Transform stands on its own. Convert implies convert to or convert from. A native-speaker's brain expects more information, a second part to the concept, with convert.

The house was transformed.

The cell was transformed.

She went through a remarkable transformation.

The empty nesters converted their kids' rooms into a library and a painting studio.

You've almost converted me to your way of thinking.

(They are generally synonymous, so depending on context a native speaker may expect more information with transform as well, but the expectation is not inherent as it is with convert.)


As stated previously, the electrical example, though different from most usage, makes an easier case for distinction. A transformer only changes one attribute, so that the result is the same basic type, but of a different capacity or intensity (voltage for example). A converter, on the other hand makes the resulting object different in type from then initial condition, for example changing alternating current to direct current. If we could apply this in general, then most of us would be in error in our usage of the two words. Convert would mean something's natural attributes were changed, transform would mean the the size, shape, color, or some other attribute was changed, but the root nature of the item (or attitude or belief) was not changed.


They are largely , and in most cases do mean the same thing (Though as stated in the question comments, electric transformation and electric conversion are quite different).

There are a number of other special contexts for each word, and you can read them both here and here.

Their primary definition (the first definition in both these links) is largely the same though. In fact, looking at the root for both words, they both appear to come from Middle English and Old French, making them quite similar indeed!

So the difference then must be in how they are used in speech.

Pardon me, for I am about to use a very peculiar example of the word "transform".

In America, there was once a cartoon show called "Transformers", which you may have heard of. It features robotic life forms that can transform into various different things, cars, radios, animals, et cetera. Now, what if that show were instead called "Converters"? It sounds a bit wrong, doesn't it? It sounds as if they are not so much beings that change shape, but rather beings that cause a change in shape to others.

It is true that "transformer" could also mean "one who causes a change in shape of another" though. This is why it is a connotative difference, rather than a definitive one. You will note that in the definition for "convert", it is stated to "change(something)", which implies an action upon another thing. It does not necessarily mean that 'other thing' is not the thing doing the converting, but it implies that it is. Likewise, 'transform' does not explicitly mean that one is transforming oneself, or another, but is better suited to imply a self-alteration.

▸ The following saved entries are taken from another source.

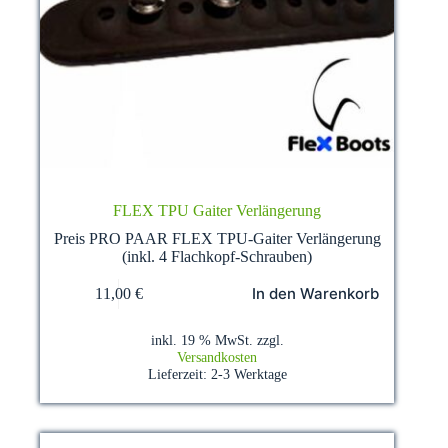
FLEX TPU Gaiter Verlängerung
Preis PRO PAAR FLEX TPU-Gaiter Verlängerung
(inkl. 4 Flachkopf-Schrauben)
In den Warenkorb
11,00
€
inkl. 19 % MwSt.
zzgl.
Versandkosten
Lieferzeit:
2-3 Werktage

This is NOT, however, always the case. In fact, they say in religion that when one chooses to pick a religion different than their original choice, that they are a 'convert' or that they 'converted', even though that choice can be entirely in their own power. It would be equally valid to say they "transformed" their beliefs, but it is rarely said that way.

Two words that have the same meaning can often be used to mean different things depending entirely on the context in which they are said, and in a larger sense, the context in which those words are used in the english language.


The normal verb for the idea of "to change the form of sth" is "to transform" from Latin trans over and forma form. "To convert" from Latin vertere to change direction is used in special contexts such as

in religion: He converted to Buddhism

in linguistics: a noun can convert to a verb without change of form

and a lot of other sectors (architecture, electricity, mathematics etc).